> _Assignment_
Please return the listing exactly as written, but without its pictures.

---- The data

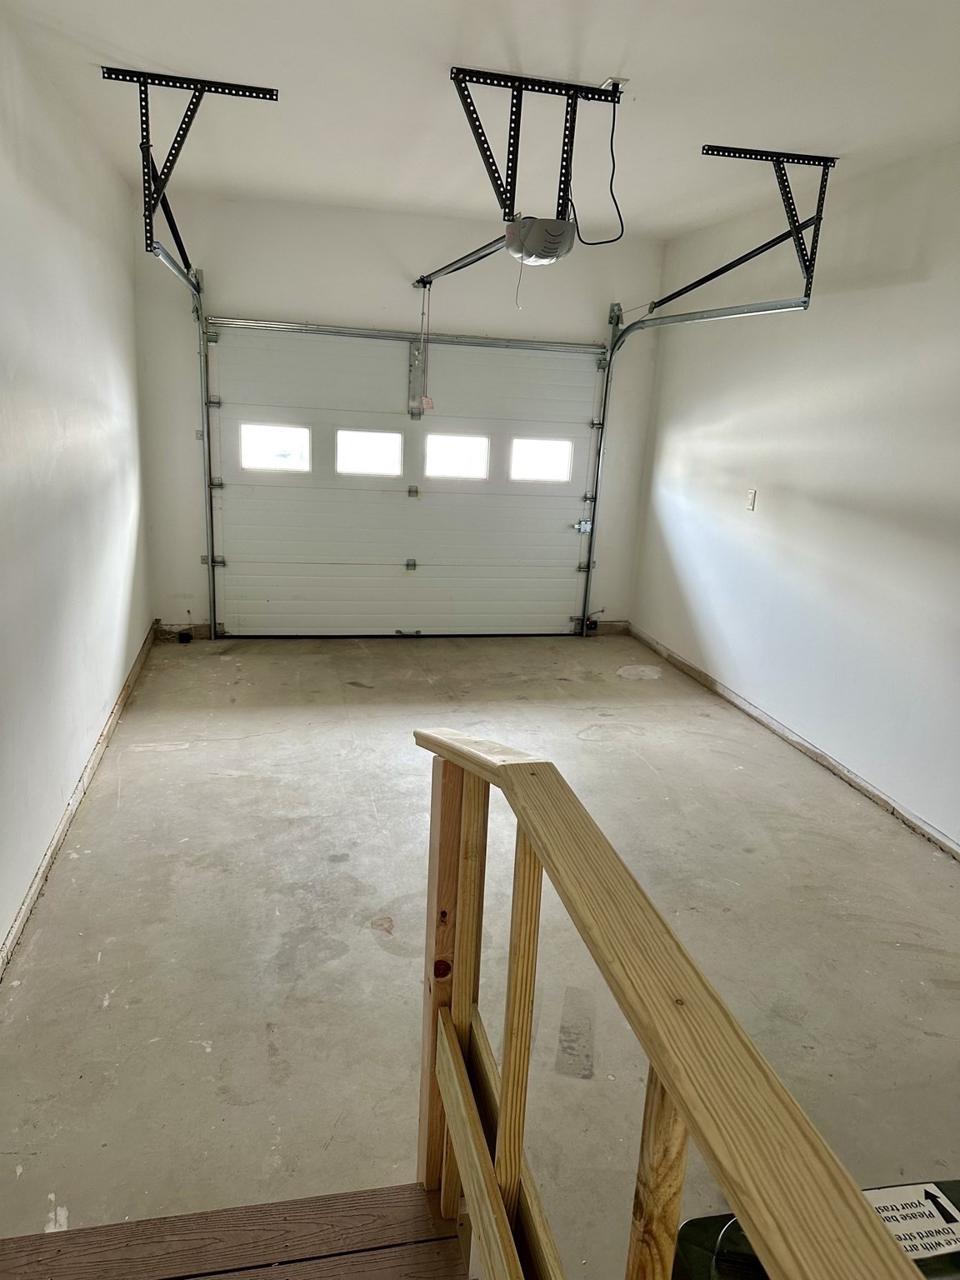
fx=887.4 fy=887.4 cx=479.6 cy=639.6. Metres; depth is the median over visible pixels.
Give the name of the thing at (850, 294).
right wall
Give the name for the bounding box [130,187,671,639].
back wall
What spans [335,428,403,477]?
window
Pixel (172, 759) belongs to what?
concrete floor
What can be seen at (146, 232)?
left track bracket
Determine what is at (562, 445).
door window
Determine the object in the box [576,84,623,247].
power cord
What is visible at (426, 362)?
release cord
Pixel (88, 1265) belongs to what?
wooden staircase
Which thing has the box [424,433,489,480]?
window
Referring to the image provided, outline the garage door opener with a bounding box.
[505,216,574,264]
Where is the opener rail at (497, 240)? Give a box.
[413,235,509,289]
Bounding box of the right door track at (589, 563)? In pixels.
[577,304,804,639]
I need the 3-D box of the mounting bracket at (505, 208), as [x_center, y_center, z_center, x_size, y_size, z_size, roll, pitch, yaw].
[0.195,-1.747,3.221,0.559,0.484,0.320,-1,16,-13]
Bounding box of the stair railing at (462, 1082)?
[408,729,923,1279]
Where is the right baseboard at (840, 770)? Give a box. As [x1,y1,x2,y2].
[624,622,959,857]
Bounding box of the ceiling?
[0,0,959,241]
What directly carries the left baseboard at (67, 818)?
attached to the left wall at (112, 682)
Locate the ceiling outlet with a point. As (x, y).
(621, 82)
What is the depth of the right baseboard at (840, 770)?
4.45 m
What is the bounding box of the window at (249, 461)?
[238,423,312,472]
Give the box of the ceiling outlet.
[600,75,629,92]
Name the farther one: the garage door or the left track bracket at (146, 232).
the garage door
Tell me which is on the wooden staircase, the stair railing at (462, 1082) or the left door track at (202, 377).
the stair railing at (462, 1082)
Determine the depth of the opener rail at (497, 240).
4.50 m
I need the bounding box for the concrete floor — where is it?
[0,629,959,1279]
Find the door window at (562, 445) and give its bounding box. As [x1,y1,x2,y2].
[510,436,574,483]
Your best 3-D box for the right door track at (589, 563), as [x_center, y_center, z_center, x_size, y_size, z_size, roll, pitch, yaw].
[1.125,-0.850,5.353,0.137,2.196,1.870,-1,16,-13]
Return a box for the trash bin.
[672,1179,959,1279]
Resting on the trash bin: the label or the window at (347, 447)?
the label
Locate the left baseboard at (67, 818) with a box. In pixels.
[0,621,158,979]
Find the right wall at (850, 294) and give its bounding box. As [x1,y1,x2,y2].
[631,140,959,850]
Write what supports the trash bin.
on the concrete floor
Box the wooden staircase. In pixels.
[0,1181,468,1279]
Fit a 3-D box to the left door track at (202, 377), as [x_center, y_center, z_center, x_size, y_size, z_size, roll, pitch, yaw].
[-1.543,-0.900,4.822,0.092,2.280,1.921,-1,16,-13]
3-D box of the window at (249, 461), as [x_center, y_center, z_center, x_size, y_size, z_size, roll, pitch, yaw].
[-1.359,-1.275,5.846,0.505,0.297,0.054,-1,16,-13]
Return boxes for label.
[863,1182,959,1263]
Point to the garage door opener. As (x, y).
(555, 224)
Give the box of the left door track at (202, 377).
[150,241,217,638]
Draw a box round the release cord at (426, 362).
[420,285,431,403]
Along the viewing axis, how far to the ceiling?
3.16 m
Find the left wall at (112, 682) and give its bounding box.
[0,15,151,970]
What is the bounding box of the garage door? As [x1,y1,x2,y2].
[204,320,602,638]
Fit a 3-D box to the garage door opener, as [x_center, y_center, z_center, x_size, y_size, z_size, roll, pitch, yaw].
[0.200,-1.495,3.349,0.211,0.147,0.444,-1,16,-13]
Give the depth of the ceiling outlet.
3.02 m
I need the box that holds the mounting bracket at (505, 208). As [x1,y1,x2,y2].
[448,66,617,232]
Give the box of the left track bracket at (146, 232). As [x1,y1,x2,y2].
[100,65,279,268]
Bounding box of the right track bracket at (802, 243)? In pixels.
[655,142,835,314]
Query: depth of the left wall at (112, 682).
3.32 m
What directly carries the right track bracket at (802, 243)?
attached to the ceiling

--------

> _Task solution_
fx=887.4 fy=887.4 cx=479.6 cy=639.6. Metres; depth is the median over visible pixels.
Give the name of the thing at (850, 294).
right wall
Give the name for the bounding box [130,187,671,639].
back wall
What spans [335,428,403,477]?
window
Pixel (172, 759) belongs to what?
concrete floor
What can be seen at (146, 232)?
left track bracket
Determine what is at (562, 445).
door window
Determine the object in the box [576,84,623,247].
power cord
What is visible at (426, 362)?
release cord
Pixel (88, 1265) belongs to what?
wooden staircase
Which thing has the box [424,433,489,480]?
window
Referring to the image provided, outline the garage door opener with a bounding box.
[505,216,574,264]
Where is the opener rail at (497, 240)? Give a box.
[413,235,509,289]
Bounding box of the right door track at (589, 563)? In pixels.
[577,304,804,639]
I need the 3-D box of the mounting bracket at (505, 208), as [x_center, y_center, z_center, x_size, y_size, z_size, roll, pitch, yaw].
[0.195,-1.747,3.221,0.559,0.484,0.320,-1,16,-13]
Bounding box of the stair railing at (462, 1082)?
[408,729,923,1279]
Where is the right baseboard at (840, 770)? Give a box. As [x1,y1,x2,y2].
[624,622,959,857]
Bounding box of the ceiling?
[0,0,959,241]
What directly carries the left baseboard at (67, 818)?
attached to the left wall at (112, 682)
Locate the ceiling outlet with a point. As (x, y).
(621, 82)
What is the depth of the right baseboard at (840, 770)?
4.45 m
What is the bounding box of the window at (249, 461)?
[238,423,312,472]
Give the box of the ceiling outlet.
[600,75,629,92]
Name the farther one: the garage door or the left track bracket at (146, 232).
the garage door
Tell me which is on the wooden staircase, the stair railing at (462, 1082) or the left door track at (202, 377).
the stair railing at (462, 1082)
Determine the depth of the opener rail at (497, 240).
4.50 m
I need the bounding box for the concrete floor — where is it?
[0,629,959,1279]
Find the door window at (562, 445) and give its bounding box. As [x1,y1,x2,y2].
[510,436,574,483]
Your best 3-D box for the right door track at (589, 563), as [x_center, y_center, z_center, x_size, y_size, z_size, roll, pitch, yaw].
[1.125,-0.850,5.353,0.137,2.196,1.870,-1,16,-13]
Return a box for the trash bin.
[672,1179,959,1279]
Resting on the trash bin: the label or the window at (347, 447)?
the label
Locate the left baseboard at (67, 818) with a box. In pixels.
[0,621,158,979]
Find the right wall at (850, 294) and give its bounding box. As [x1,y1,x2,y2].
[631,140,959,850]
Write what supports the trash bin.
on the concrete floor
Box the wooden staircase. In pixels.
[0,1181,468,1279]
Fit a 3-D box to the left door track at (202, 377), as [x_center, y_center, z_center, x_size, y_size, z_size, roll, pitch, yaw].
[-1.543,-0.900,4.822,0.092,2.280,1.921,-1,16,-13]
3-D box of the window at (249, 461), as [x_center, y_center, z_center, x_size, y_size, z_size, roll, pitch, yaw].
[-1.359,-1.275,5.846,0.505,0.297,0.054,-1,16,-13]
Return boxes for label.
[863,1182,959,1263]
Point to the garage door opener. As (x, y).
(555, 224)
Give the box of the left door track at (202, 377).
[150,241,217,638]
Draw a box round the release cord at (426, 362).
[420,285,431,403]
Along the viewing axis, how far to the ceiling?
3.16 m
Find the left wall at (112, 682) and give its bounding box.
[0,15,151,970]
What is the bounding box of the garage door? As [x1,y1,x2,y2].
[204,320,602,638]
Fit a 3-D box to the garage door opener, as [x_center, y_center, z_center, x_size, y_size, z_size, roll, pitch, yaw].
[0.200,-1.495,3.349,0.211,0.147,0.444,-1,16,-13]
Give the depth of the ceiling outlet.
3.02 m
I need the box that holds the mounting bracket at (505, 208). As [x1,y1,x2,y2].
[448,66,617,232]
Give the box of the left track bracket at (146, 232). As [x1,y1,x2,y2].
[100,65,279,268]
Bounding box of the right track bracket at (802, 243)? In pixels.
[655,142,835,314]
Query: depth of the left wall at (112, 682).
3.32 m
What directly carries the right track bracket at (802, 243)?
attached to the ceiling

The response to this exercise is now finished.